This is intended to be the first part of a multi-part blog on implementing Google's seq2seq architecture for the purpose of making a chatbot.
Full disclaimer beforehand, I am totally new to the field of deep learning, so this is not so much a tutorial as a blog about my own process to how I did it. There will be many egregious errors on my part, so take everything I do with a grain of salt (and if you know a better way to do it let me know!).
The code being referenced will be on my github: here
Quick Intro to Seq2Seq
Seq2Seq is an neural network structure making use of the time dependent nature of RNN's. It allows one to map sequences of vectors to sequences of vectors. This is powerful as we see really awesome software like translators, chatbots, and more.
I chose to use the same OpenSubtitle movie data set Google used in their neural conversational paper. To begin with I created a script which downloaded, unzipped, and tokenized the lines in the movie subtitles files. This script output a raw.txt file which contained space delimited tokens on each line, where a line represents a phrase spoken by an individual.
I made the same assumption Google made in their paper which is that each successive line is a 'response' to the previous source line. This will introduce a lot of noise in the network, but hopefully this will be an ok assumption.
When considering the topic of word embeddings, I considered using Torch's built in
nn.LookupTable() to act as a projection from the index space to the continuous representations space. In the end I decided against it, as it does not allow for minibatch training. Instead I chose to use rotmanmi's word2vec wrapper to create my own lookup table of sorts based on my input vocabulary. Using this method, each token was represented by a 300 dimensional vector.

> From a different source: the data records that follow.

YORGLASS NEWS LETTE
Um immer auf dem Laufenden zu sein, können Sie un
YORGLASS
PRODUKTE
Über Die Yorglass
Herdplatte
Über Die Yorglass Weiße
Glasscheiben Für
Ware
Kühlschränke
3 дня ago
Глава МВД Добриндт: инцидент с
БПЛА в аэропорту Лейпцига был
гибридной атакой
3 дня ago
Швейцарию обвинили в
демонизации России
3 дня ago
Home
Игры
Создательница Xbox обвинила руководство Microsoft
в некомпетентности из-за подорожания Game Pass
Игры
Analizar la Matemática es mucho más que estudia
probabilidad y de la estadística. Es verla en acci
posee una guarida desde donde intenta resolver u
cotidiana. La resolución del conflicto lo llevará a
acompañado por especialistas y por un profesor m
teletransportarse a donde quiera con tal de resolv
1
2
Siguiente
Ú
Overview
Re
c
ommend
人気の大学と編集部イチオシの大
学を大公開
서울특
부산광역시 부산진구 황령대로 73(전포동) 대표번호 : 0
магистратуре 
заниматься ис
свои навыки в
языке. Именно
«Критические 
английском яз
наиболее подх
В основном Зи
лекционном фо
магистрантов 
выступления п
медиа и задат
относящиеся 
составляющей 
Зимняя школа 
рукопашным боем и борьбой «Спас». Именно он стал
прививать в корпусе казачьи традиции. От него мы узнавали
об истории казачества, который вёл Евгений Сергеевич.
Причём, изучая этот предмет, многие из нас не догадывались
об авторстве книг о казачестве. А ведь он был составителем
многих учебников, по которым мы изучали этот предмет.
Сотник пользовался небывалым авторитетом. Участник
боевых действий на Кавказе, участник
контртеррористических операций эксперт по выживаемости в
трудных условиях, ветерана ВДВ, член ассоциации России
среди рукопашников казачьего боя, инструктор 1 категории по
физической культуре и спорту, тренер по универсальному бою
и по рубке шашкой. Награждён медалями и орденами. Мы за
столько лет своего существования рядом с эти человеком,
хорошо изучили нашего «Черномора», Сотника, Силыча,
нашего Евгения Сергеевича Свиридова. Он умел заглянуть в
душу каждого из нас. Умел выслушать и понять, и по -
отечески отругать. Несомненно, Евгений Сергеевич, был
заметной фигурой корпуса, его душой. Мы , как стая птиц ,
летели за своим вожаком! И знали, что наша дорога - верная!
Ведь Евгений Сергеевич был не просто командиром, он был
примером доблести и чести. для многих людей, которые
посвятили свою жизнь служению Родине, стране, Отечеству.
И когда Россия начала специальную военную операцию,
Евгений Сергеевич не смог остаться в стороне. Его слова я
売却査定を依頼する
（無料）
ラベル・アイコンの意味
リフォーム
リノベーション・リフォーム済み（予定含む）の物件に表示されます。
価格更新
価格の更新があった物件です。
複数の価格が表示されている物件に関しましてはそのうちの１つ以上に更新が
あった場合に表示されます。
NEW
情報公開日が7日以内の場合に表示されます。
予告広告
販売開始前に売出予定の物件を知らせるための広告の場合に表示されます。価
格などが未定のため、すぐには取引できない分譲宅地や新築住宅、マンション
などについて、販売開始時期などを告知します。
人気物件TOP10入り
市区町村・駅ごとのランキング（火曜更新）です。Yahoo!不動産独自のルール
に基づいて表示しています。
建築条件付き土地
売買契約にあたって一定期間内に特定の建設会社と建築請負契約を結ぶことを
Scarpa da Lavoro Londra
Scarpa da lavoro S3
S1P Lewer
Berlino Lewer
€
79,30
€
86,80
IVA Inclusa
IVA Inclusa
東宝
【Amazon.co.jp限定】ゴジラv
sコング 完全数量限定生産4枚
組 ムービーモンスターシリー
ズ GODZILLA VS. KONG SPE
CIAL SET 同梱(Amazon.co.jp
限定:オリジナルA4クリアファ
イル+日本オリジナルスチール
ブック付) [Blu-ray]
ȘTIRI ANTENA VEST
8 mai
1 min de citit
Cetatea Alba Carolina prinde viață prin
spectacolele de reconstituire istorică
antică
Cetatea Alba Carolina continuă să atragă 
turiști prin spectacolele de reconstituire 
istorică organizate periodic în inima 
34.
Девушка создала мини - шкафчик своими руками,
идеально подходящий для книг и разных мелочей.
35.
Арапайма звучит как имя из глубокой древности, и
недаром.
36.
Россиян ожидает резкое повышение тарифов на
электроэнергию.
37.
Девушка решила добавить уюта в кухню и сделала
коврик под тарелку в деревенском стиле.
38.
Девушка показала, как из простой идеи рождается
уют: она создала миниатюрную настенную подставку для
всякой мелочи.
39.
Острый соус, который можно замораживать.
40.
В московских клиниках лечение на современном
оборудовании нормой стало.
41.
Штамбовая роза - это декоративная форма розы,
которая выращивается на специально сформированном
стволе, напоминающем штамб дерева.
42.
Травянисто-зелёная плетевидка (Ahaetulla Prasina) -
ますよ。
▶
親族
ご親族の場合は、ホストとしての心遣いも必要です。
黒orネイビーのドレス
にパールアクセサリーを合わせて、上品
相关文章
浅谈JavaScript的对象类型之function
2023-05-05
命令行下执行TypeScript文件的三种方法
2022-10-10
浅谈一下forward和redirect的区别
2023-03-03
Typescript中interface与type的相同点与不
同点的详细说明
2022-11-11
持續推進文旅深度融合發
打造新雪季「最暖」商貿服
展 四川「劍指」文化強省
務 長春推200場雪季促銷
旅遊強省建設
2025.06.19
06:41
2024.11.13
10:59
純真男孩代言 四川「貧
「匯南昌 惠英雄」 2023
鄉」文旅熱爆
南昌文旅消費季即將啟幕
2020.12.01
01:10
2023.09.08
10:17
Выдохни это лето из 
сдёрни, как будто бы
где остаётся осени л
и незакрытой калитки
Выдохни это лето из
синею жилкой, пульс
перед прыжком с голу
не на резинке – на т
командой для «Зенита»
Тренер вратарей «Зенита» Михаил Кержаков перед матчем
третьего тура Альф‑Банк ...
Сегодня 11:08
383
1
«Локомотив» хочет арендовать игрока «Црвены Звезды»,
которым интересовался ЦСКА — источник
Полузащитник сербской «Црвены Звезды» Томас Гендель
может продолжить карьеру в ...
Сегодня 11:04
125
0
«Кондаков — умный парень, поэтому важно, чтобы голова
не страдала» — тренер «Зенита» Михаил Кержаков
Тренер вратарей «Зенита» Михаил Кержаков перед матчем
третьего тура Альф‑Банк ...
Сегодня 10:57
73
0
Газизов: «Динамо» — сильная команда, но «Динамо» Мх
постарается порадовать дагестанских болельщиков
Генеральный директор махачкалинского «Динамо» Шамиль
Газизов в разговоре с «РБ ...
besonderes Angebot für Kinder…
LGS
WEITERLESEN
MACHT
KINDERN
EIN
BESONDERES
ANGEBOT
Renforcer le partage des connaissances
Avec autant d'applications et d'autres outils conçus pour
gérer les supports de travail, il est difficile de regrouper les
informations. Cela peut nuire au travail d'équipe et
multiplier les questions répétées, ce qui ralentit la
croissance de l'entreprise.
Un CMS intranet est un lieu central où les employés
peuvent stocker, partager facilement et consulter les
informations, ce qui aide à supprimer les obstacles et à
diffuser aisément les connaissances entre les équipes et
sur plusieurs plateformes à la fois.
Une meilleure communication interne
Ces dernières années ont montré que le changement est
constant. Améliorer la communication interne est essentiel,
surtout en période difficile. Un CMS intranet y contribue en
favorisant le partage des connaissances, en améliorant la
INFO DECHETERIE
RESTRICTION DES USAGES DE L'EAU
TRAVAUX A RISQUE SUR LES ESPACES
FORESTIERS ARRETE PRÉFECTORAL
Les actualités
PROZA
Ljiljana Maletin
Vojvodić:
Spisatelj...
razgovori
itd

In the future I would like to build my own application specific word embeddings software.
To begin with I mapped each token to an index in a vocabulary mapping. I then mapped each phrase to a lua table of indices.
["The", "cat", "is", "on", "the", "mat", ".", "EOS"] = [1, 2, 3, 4, 1, 5, 6, 7]
Note the addition of the
EOS token. This was appended to every phrase during this word to index mapping process. Infrequent tokens were removed and replaced with the
UNK token. I then found the length of the largest phrase in the corpus file, and padded every other phrase to this length. I used the padding index of -1. This was done so that everything could be put into a torch Tensor. As far as I can tell from experimentation, and the documentation, one cannot have different length tensors inside of any tensor dimension.
The final step of my minibatch preparation was to actually create the minibatch files. In code my function takes in three parameters
MiniBatchLoader.createMiniBatches(evalFrac, testFrec, trainFrac,...)
These numbers represent the fractional quantities of minibatches to place in each file. By default I have it set to:
trainFrac = 0.95, evalFrac = 0, testFrac = 0.05
The minibatches were created by iteratively pairing up a
(source,target) pair. Each ith and (i+1)th line were paired up as source, and target respectively. Each source target pair was placed in a tensor. This tensor was to be divided into train/test/eval minibatches.
Unfortunately using the above method led to many memory issues. I repeatedly hit luajit's 1gb limit. To side step this issue I divided the data into multiple files, and then split my minibatches into multiple files. I am not sure of the negative effects of doing this.
Although I may have been doing something stupid, a quick calculation can show that the memory issues were expected:
If each integer index is stored as a 32-bit number, and there are 582 of them per line, with about 2.6 million lines in the corpus file (These are rough approximations of the actual numbers). Then the overall expected processed data size is:
8 bytes * 582 * 2.6million = 6052800000 bytes = 6.0528 GB
For the next part of this blog I will find out a way to decrease memory usage as this seems very high. I will also begin the actual implementation of the LSTM neural network with the encoder-decoder structure.